- _PROBLEM REQUIREMENTS_:
Show, from the records below, all lines that contain the word "kubectl".

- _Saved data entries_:

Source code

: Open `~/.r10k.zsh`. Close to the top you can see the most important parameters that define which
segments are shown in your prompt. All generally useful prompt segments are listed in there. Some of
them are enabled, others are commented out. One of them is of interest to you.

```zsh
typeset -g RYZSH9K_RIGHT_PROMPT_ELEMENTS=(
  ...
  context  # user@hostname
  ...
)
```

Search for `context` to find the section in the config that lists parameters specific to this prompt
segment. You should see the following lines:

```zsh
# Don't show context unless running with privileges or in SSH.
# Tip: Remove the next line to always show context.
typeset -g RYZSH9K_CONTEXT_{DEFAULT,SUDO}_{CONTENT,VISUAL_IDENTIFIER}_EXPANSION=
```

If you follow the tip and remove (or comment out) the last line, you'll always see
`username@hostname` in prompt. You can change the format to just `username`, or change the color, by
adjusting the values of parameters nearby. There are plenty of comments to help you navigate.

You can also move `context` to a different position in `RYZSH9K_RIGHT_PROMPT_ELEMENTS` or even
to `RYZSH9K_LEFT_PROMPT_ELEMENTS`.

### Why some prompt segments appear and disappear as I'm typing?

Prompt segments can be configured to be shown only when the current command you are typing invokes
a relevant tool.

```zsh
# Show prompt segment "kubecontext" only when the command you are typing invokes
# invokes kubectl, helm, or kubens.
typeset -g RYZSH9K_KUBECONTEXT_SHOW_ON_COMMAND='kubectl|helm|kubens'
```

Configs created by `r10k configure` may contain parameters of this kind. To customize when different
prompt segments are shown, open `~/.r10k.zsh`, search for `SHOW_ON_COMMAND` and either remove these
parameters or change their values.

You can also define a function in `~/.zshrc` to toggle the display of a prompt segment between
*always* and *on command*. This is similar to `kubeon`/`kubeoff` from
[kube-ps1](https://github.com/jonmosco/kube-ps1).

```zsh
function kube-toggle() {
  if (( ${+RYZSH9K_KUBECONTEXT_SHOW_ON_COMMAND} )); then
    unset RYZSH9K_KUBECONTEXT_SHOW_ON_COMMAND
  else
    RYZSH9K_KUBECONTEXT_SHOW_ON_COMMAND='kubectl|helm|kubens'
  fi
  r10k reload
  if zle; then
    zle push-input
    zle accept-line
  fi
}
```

- _RESPONSE BELOW_:
# invokes kubectl, helm, or kubens.
typeset -g RYZSH9K_KUBECONTEXT_SHOW_ON_COMMAND='kubectl|helm|kubens'
    RYZSH9K_KUBECONTEXT_SHOW_ON_COMMAND='kubectl|helm|kubens'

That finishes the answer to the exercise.